An ongoing Star Tribune series has focused on safety issues in licensed in-home day care facilities, but documents in one case released today reflect another safety issue under the surface -- the presence of unlicensed home day care providers in the state.
So the story goes, an inspector in Clay County showed up at the Barnesville, Minn., home of Jolynn Jegtvig in June 2011 and found her providing unlicensed child care to multiple children. After being told to stop, Jegtvig was again found two weeks later providing child care for 13 children -- a large number that would be illegal even for a licensed provider. When Jegtvig then applied for a license, regulators found two criminal incidents in her history that disqualified her from being a state-licensed provider. And when they returned to her home this January, they still found her providing unlicensed child care. After a series of appeals, the state finally denied Jegtvig's application for licensure this month.
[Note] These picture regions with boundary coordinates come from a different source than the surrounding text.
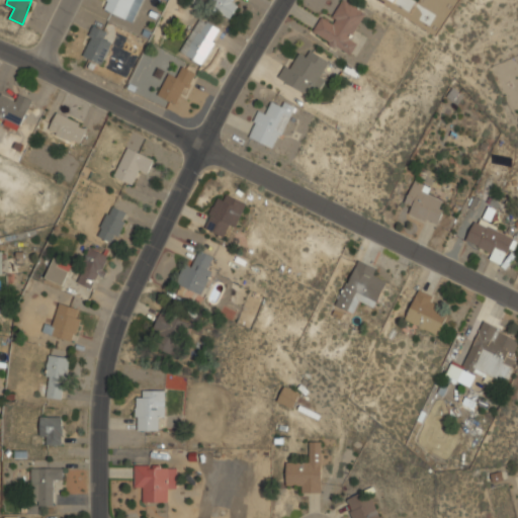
[(144,0),(105,0),(102,8),(134,22),(144,0)]
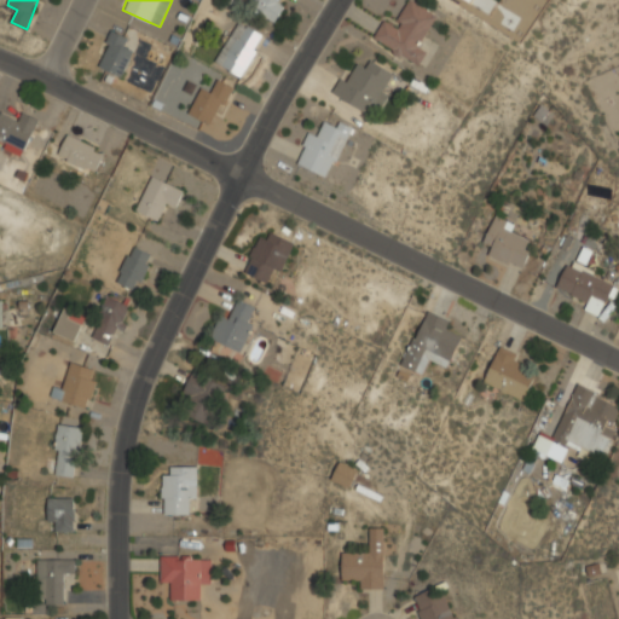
[(283,0),(254,0),(250,7),(272,21),(283,0)]
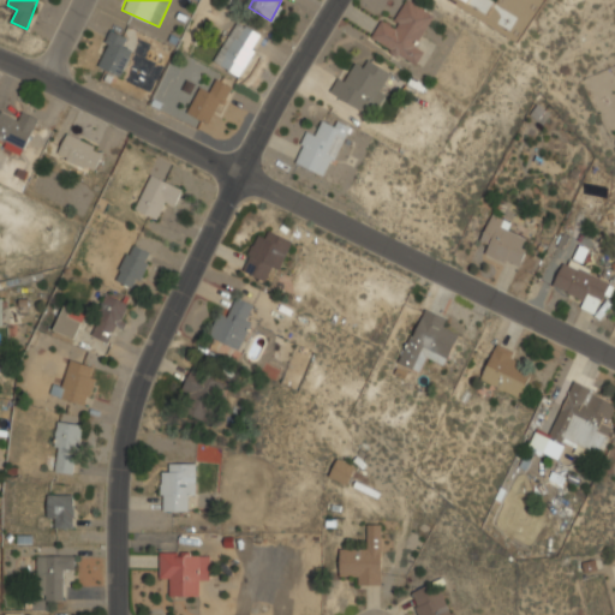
[(381,19),(370,41),(416,64),(423,49),(417,46),(434,13),(407,0),(405,0),(393,25),(381,19)]
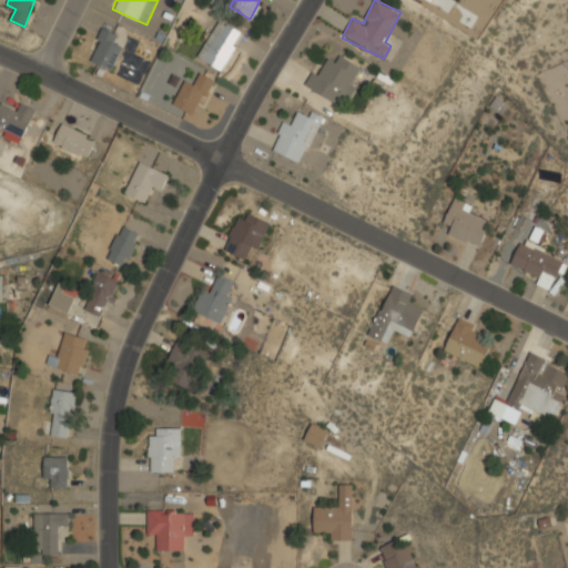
[(199,59),(222,70),(241,31),(217,20),(199,59)]
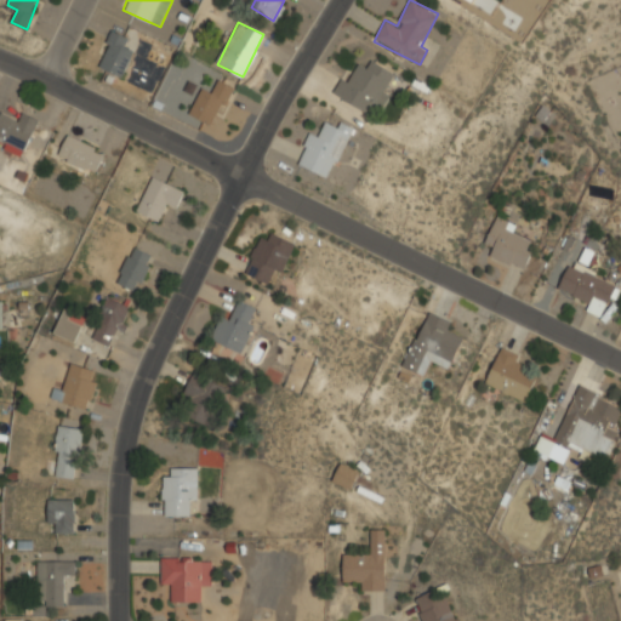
[(121,77),(137,41),(113,30),(97,66),(121,77)]
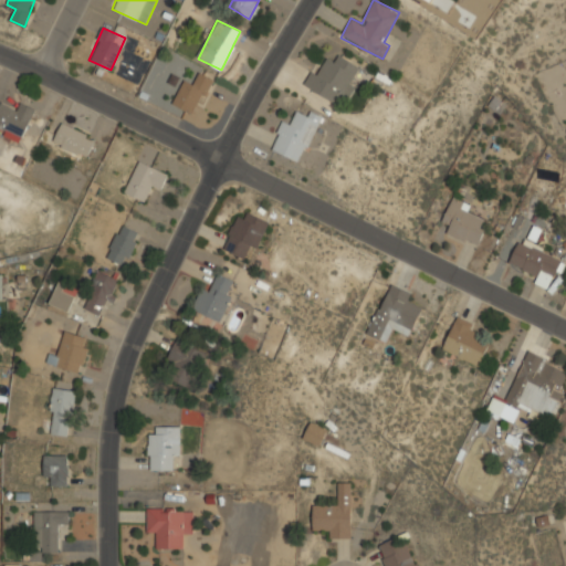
[(304,85),(336,104),(342,94),(345,96),(360,69),(338,55),(334,63),(326,59),(317,74),(313,71),(304,85)]
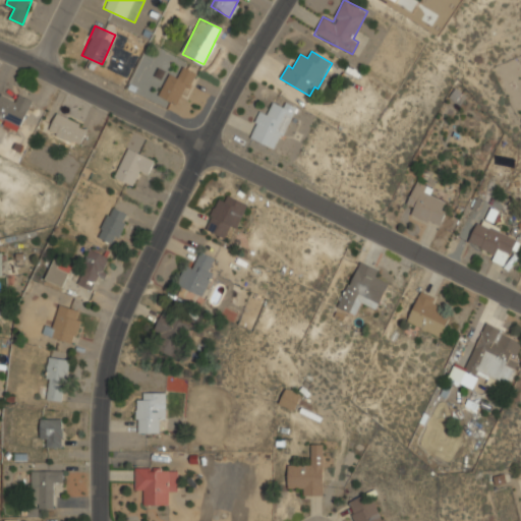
[(196,73),(184,67),(179,76),(170,72),(159,96),(179,106),(196,73)]
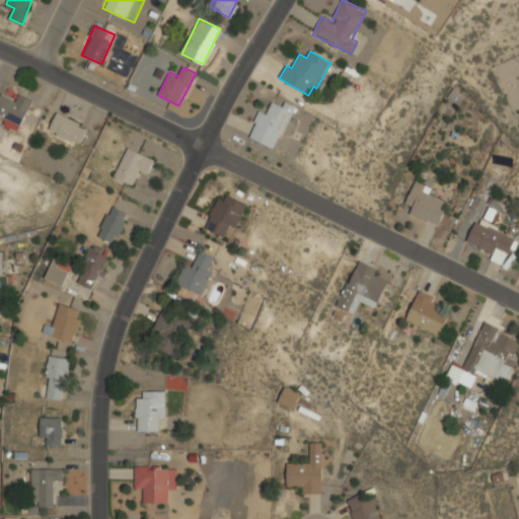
[(0,94),(0,117),(20,127),(33,101),(15,92),(11,100),(0,94)]
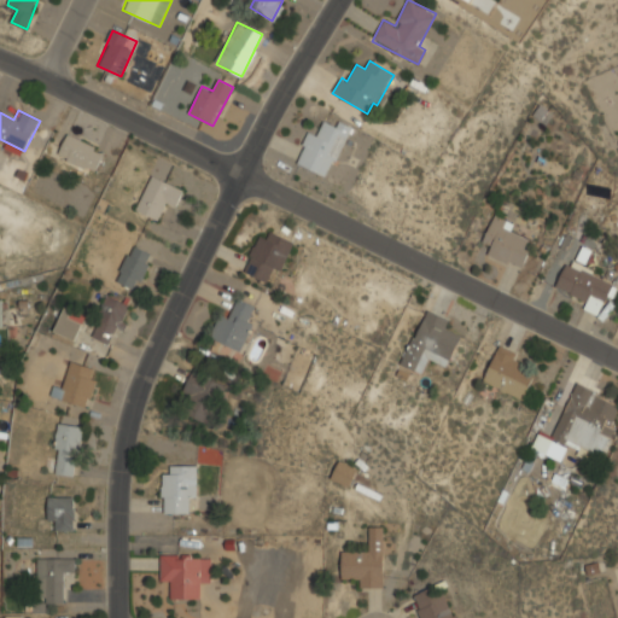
[(325,121),(319,135),(309,132),(296,164),(328,178),(350,126),(339,121),(337,126),(325,121)]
Exactly how many providers operate illegal, unlicensed day-care centers out of their homes is unclear. Minnesota has fairly generous policies, compared to other states, for allowing informal child care in homes by relatives or neighbors or friends. Someone in Minnesota can care for an unlimited number of children without a license if they belong to their own family and to no more than one unrelated family.
Survey results from Wilder Research show that 13 percent of Minnesota families use licensed family child care as their primary child care arrangement; and 43 percent rely on the care of a relative, friend or neighbor. There was no category in the survey for illegal, unlicensed care.
Richard Chase, the Wilder researcher who authored the survey report, said there aren't any estimates of the amount of illegal care provided in the state. "There's a lot of informal care, but there's no way of knowing when that informal care crosses a line and becomes 'quote-unquote' illegal. It's kind of hard to pin that down."
Minnesota has fairly lean educational and safety requirements for licensure. But at least when a home is licensed, parents know that the provider has completed training in CPR and that the home upon an initial inspection has been deemed safe for children and free from fire hazards. Chase said he doesn't think there are a lot of unlicensed providers, because parents wouldn't willingly place their children with them.
"If it's happening," he said, "it's out of desperation."
Some providers may not even know they have crossed the threshold requiring a child care license when they agree informally to take in more children in their homes. This may especially happen in the summer during school breaks. Others might have criminal histories that they know would disqualify them from being licensed.
The Star Tribune's series has primarily examined why 82 of 85 deaths in licensed care since 2002 have taken place in the state's 11,000 home-based child care facilities rather than institutional centers. The newspaper's record review has found at least two deaths that occurred in unlicensed care as well. The absence of inspections and oversight of unlicensed home day cares makes it difficult to know if there are more.